Document section below:

SUMMARY: See this health alert for
- Health District After-Hours Calls
- How to Sign Up for Health Advisories
- Serologic Testing
Health District After-Hours Calls
Our after-hours communicable disease (CD) reporting line (425-339-5278) prompts clinicians to select “1.” This then will ring through to the Washington Poison Control Center, which serves as our after-hours call service. You will again be instructed to select “1.” Wait for the operator to answer and tell them you are trying to reach the Snohomish Health District communicable disease response on-call staff. After-hours calls should be reserved for immediately notifiable conditions (e.g., suspected botulism, shellfish poisoning, measles, meningococcal disease, rabies immunoprophylaxis). Visit https://www.doh.wa.gov/Portals/1/Documents/5100/210-001-Poster-HCP.pdf for the full list of notifiable conditions sorted by reporting timeframes.
After hours call for non-communicable disease public health emergencies should be directed to 425-339-5295. The process is much the same as set forth above and also arrives to the Washington Poison Control Center for notifying our on-call duty officer.
How to Sign Up for Health Advisories
Please share this document with your workplace and other health care colleagues, especially those who are not signed up to receive our health advisories through our alert system. To sign up for health advisories for clinicians, please email SHDInfo@snohd.org with the following information:
- Subject: “Request to be added to Health Advisories”
- Your name
- The practice, clinic, hospital, or healthcare organization you are affiliated with
- Best email to receive alerts
- If you would also like to receive a text when there is a new alert, include a phone number with text capability
Serologic Testing for SARS-CoV2
Requested actions:
- Be aware of and educate patients about both the promises and the limitations of serologic testing for SARS-CoV2.
- When serologic testing is pursued, exercise caution in selection of the testing platform and interpretation of results.
- Stay tuned for forthcoming updated guidance on respiratory PCR testing.
Background
The recent emergence of assays for detection of antibodies to SARS-CoV2 (the virus that causes COVID-19) has been met with high hopes among health care providers, patients, and the media. Testing platforms being offered include laboratory-based ELISA or chemiluminescent immunoassays as well as point-of-care lateral flow assays similar to pregnancy tests in concept. IgM antibodies typically appear within about seven days of onset of COVID-19 and IgG antibodies within four weeks. Aspirations for this technology hinge upon the supposition that recovery from COVID-19 affords at least short-term immunity and protection against re-infection. Potential applications include:
- increasing the sensitivity of the diagnostic evaluation by detection of IgM antibodies in acutely ill patients with falsely negative respiratory tract PCR results;
- identification of potential convalescent plasma donors for use in therapeutic clinical trials;
- detection of prior resolved infection and presumed immunity for clinical, infection control, and occupational purposes;
- monitoring of population prevalence of prior infection to inform implementation or modification of social distancing and other mitigation measures;
- identification of antibody correlates of protection for vaccine research; and
- confirmation of vaccine response when an effective vaccine is developed.
While these are some of the benefits we seek from serologic testing, they may not have arrived yet. Key concerns about widespread implementation or over-interpretation of results include:
- It remains to be determined which viral epitopes elicit protective antibodies and the quantitative level of those antibodies necessary for protection.

End of Document section.

# What the task asks
Resume the health alert on SARS-CoV2 antibody testing right after its last line.

Information shown below:

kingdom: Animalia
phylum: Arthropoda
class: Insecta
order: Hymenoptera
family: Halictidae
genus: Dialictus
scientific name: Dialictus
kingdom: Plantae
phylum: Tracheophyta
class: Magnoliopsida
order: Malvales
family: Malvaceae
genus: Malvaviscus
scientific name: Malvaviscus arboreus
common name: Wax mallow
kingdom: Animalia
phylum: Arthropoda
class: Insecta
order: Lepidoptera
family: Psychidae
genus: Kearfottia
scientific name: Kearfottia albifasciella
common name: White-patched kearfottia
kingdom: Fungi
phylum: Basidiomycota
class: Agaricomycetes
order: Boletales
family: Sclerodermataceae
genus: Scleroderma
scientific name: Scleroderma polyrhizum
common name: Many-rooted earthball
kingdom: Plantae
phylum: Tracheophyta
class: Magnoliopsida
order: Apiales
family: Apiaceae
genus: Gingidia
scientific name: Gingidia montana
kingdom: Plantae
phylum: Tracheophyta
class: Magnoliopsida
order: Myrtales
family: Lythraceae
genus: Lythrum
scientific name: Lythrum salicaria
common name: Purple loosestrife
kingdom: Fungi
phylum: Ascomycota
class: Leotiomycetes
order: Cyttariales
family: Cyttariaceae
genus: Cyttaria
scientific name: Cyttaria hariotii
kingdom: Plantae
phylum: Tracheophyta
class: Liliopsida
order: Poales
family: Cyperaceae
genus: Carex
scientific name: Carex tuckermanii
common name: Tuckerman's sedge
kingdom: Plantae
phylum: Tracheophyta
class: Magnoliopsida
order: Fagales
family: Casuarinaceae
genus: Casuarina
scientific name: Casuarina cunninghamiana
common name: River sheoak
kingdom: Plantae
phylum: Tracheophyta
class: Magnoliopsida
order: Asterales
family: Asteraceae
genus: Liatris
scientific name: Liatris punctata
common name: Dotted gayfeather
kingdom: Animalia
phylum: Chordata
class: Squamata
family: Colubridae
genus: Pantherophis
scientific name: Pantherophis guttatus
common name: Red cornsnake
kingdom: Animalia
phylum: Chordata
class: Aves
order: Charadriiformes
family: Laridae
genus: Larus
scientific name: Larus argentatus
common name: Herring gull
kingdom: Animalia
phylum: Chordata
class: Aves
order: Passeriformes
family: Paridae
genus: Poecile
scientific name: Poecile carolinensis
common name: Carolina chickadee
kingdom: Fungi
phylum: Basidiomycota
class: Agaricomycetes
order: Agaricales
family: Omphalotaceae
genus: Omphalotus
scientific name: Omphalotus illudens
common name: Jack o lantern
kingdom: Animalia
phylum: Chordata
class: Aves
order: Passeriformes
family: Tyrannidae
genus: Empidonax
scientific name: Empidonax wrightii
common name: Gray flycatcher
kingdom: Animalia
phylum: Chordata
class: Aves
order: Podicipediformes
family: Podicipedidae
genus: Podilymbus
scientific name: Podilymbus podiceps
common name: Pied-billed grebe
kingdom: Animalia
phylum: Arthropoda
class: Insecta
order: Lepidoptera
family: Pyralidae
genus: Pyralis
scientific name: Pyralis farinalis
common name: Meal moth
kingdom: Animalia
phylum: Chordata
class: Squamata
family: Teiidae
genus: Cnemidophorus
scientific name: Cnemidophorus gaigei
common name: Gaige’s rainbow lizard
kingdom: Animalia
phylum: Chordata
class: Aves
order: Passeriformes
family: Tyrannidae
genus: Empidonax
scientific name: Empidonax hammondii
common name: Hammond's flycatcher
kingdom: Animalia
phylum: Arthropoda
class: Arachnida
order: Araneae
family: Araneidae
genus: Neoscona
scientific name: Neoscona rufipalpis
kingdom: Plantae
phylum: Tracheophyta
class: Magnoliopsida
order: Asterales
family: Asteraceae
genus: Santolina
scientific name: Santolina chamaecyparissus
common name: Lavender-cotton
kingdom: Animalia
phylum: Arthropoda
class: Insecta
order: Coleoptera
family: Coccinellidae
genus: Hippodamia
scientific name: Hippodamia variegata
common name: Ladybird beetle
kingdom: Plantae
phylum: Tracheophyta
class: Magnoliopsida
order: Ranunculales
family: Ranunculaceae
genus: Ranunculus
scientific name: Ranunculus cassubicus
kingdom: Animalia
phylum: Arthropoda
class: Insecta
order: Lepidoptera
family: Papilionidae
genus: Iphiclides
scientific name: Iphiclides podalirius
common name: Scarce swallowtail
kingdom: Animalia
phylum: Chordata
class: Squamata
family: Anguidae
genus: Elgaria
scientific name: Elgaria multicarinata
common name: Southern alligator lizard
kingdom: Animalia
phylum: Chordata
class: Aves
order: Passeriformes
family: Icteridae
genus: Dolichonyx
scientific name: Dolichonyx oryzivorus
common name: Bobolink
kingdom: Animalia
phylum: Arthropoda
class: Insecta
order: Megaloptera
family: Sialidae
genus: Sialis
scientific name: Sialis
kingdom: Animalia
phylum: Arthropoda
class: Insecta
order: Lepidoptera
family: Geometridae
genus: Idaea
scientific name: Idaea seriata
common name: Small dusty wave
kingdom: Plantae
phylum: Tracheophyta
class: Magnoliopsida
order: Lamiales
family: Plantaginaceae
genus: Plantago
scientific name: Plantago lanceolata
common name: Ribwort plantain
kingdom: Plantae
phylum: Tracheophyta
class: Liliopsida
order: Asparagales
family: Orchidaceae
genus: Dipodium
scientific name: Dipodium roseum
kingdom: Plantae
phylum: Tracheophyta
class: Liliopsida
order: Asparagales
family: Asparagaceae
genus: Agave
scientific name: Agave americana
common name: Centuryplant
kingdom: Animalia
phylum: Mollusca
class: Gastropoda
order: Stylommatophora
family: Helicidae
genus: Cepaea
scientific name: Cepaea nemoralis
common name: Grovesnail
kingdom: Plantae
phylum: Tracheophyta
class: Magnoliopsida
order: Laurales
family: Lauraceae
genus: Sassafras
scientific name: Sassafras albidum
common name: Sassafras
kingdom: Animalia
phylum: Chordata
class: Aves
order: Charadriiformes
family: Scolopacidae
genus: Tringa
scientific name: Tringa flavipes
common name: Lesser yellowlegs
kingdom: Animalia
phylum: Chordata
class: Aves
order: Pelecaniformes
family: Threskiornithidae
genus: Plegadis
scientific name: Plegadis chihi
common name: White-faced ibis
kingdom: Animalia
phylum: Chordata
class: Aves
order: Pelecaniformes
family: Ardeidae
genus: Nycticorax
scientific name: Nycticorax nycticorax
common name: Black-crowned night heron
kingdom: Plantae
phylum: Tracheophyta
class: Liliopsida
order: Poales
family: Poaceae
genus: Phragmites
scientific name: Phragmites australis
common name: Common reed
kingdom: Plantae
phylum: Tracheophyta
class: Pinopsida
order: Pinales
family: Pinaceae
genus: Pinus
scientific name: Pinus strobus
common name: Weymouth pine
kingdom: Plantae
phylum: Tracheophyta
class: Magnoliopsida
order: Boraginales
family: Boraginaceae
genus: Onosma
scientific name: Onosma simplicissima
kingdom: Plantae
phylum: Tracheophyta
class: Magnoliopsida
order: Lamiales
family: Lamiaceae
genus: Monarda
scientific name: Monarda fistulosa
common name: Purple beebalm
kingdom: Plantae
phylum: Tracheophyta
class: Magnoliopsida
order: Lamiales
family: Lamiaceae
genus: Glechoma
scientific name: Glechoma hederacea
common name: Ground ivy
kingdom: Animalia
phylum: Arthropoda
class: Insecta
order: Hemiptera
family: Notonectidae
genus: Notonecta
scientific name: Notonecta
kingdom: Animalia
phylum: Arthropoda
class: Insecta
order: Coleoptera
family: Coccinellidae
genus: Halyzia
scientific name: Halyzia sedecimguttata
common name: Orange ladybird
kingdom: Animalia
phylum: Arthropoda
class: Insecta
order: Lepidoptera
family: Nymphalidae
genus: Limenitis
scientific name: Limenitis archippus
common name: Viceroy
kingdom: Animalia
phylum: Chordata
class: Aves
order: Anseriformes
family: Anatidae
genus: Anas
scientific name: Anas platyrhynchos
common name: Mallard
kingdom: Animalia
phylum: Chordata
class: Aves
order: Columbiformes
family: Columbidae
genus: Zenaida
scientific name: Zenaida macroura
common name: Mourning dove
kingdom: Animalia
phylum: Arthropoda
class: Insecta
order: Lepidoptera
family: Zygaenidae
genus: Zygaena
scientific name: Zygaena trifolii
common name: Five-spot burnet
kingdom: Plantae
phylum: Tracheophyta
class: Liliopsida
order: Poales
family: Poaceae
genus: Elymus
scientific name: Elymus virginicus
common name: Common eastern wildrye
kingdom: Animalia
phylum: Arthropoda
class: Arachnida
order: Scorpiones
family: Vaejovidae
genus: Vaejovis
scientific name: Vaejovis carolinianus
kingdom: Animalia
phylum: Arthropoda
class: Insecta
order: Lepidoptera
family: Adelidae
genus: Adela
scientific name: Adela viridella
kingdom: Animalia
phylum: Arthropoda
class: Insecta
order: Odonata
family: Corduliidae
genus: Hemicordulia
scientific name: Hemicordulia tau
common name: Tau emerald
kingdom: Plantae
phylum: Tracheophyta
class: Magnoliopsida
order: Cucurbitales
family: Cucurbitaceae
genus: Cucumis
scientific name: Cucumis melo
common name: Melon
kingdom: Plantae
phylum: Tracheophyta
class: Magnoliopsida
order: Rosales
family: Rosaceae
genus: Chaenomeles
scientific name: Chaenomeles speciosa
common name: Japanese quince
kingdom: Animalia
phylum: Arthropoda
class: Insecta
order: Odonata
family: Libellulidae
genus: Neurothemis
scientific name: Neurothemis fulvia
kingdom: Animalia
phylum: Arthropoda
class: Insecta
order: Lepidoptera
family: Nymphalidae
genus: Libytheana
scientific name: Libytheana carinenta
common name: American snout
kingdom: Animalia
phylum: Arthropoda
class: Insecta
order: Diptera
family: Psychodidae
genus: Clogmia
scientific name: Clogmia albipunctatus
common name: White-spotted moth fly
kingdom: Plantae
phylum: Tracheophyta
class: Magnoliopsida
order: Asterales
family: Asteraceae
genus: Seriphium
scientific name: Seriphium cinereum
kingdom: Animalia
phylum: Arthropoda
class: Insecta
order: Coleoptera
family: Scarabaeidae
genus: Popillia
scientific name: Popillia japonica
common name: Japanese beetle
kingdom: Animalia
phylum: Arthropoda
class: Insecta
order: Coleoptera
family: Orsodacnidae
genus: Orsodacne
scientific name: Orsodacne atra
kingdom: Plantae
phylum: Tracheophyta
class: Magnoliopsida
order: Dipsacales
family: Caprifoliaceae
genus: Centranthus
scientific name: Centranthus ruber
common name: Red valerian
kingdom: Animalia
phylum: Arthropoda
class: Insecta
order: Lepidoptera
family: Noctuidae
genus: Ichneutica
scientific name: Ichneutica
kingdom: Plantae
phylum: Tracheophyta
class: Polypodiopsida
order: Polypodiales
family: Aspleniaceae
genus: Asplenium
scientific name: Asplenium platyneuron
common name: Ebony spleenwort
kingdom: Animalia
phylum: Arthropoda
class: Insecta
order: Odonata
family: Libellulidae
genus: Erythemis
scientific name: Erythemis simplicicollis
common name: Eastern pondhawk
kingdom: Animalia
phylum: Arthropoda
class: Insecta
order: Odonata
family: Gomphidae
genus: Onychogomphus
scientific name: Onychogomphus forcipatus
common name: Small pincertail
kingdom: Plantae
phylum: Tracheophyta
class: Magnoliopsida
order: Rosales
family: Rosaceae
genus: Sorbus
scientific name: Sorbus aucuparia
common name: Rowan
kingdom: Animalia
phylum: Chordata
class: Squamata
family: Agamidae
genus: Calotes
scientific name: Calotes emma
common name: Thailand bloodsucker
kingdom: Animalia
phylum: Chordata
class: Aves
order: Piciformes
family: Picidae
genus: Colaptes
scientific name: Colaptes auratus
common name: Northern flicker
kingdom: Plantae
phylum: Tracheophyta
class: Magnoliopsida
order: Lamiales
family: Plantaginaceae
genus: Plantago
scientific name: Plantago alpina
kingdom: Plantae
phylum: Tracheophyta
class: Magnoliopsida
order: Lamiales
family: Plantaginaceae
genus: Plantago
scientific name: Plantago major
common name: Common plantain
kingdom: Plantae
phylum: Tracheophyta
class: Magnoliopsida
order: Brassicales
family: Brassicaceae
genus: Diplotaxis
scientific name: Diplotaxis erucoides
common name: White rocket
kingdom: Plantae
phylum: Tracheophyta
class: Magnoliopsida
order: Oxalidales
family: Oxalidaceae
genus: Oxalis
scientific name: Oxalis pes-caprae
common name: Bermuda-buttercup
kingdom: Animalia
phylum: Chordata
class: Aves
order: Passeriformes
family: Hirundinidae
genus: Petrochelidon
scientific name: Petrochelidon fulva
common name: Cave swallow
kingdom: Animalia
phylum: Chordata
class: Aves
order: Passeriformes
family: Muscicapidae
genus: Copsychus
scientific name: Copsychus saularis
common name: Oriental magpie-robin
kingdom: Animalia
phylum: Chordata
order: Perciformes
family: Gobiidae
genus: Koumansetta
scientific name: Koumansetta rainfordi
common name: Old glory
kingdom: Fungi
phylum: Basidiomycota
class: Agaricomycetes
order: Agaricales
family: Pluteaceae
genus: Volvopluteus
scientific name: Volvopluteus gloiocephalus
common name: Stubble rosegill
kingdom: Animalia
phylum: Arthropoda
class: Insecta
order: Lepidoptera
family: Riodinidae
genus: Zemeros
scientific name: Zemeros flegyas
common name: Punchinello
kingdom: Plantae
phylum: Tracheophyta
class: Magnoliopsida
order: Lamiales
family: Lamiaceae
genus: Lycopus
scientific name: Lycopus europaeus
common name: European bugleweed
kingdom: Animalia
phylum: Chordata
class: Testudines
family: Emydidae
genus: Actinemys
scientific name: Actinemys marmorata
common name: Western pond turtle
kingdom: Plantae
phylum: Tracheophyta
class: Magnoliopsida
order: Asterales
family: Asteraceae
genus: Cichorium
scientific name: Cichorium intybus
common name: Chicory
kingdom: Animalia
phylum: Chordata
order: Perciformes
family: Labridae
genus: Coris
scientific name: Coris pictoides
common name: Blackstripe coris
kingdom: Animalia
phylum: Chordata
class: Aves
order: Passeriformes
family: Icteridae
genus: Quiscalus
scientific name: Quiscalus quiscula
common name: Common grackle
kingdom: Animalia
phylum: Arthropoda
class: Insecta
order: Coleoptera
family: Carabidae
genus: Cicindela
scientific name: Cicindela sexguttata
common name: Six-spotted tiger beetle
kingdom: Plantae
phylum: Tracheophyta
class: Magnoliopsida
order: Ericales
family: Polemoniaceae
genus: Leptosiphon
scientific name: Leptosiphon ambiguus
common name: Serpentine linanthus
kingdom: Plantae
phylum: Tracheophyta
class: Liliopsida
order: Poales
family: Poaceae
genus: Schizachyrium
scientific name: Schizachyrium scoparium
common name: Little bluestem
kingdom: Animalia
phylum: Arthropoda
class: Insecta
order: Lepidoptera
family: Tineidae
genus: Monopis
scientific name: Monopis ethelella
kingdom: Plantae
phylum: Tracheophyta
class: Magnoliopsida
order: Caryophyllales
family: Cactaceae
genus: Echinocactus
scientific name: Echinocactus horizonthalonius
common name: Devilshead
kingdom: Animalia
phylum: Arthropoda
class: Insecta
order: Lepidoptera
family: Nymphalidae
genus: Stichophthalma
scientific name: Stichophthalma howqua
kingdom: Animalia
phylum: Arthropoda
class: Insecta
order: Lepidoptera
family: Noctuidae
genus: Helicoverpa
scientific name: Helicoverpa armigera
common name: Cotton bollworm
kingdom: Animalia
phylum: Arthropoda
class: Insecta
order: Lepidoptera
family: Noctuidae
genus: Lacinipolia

End of Information shown.

# Answer below
- Qualitatively positive results without quantitation may be of uncertain meaning.
- Duration of immunity afforded by prior infection remains to be determined.
- False-negative results may be obtained early in the disease course.
- False-positive results may occur in due to technical difficulties inherent in IgM detection.
- False-positive results may occur due to cross reaction with circulating human coronaviruses that can account for up to 10-20% of viral respiratory infections (e.g., HKU1, NL63, OC43, 229E).
Furthermore, this is a relatively unregulated and un-validated market of products—albeit due to the nature of the emergency we are in. Like the multitude of PCR diagnostics for SARS-CoV2, four serology market entrants have received limited Food and Drug Administration (FDA) review and emergency use authorization for clinical use (Cellex, Vitro [Ortho Diagnostics], Mount Sinai Laboratory, and ChemBio). Six others have received emergency use authorization for research purposes only. The rest of the products on the market have utilized an additional pathway afforded by FDA policy that permits marketing and use of tests without prior FDA review, albeit with some provisions for internal manufacturer validation, notification, and labeling (including that the tests are not to be used as a sole basis for diagnosis). Consequently, sensitivity and specificity of these tests remain largely un-vetted, we are left to rely on manufacturer and vendor reports. In some cases, no information is available at all on a test’s performance.
Locally, the University of Washington Department of Virology’s validation of the Abbott Laboratories’ IgG assay showed that it offers about 50% sensitivity at two weeks after onset and “almost 100%” at 25 days. Specificity is reported at 99.67%. LabCorp is also bringing IgM, IgG, and IgA assays online, but test performance has not yet been reported in its marketing literature.
To demonstrate the impact of even small declines in specificity upon the predictive value of a positive test result when population prevalence is low, see the following table.

With nearly 2,500 COVID-19 cases reported to-date in Snohomish County and assuming that only 1-in-10 total cases are actually diagnosed and reported, then a rough estimate of prevalence of antibodies to SARS-CoV2 is 25,000 (~3%) county-wide. If population prevalence of COVID-19 antibodies is in the 2-5% range, even small decrements in specificity can result in the majority of positive results being falsely so. Not only should this prompt cautious use and interpretation of SARS-CoV2 serology, but it also explains why we also discourage respiratory PCR testing of patients who are asymptomatic—especially among those who have not had an exposure: false positive results may equal or exceed true positive results.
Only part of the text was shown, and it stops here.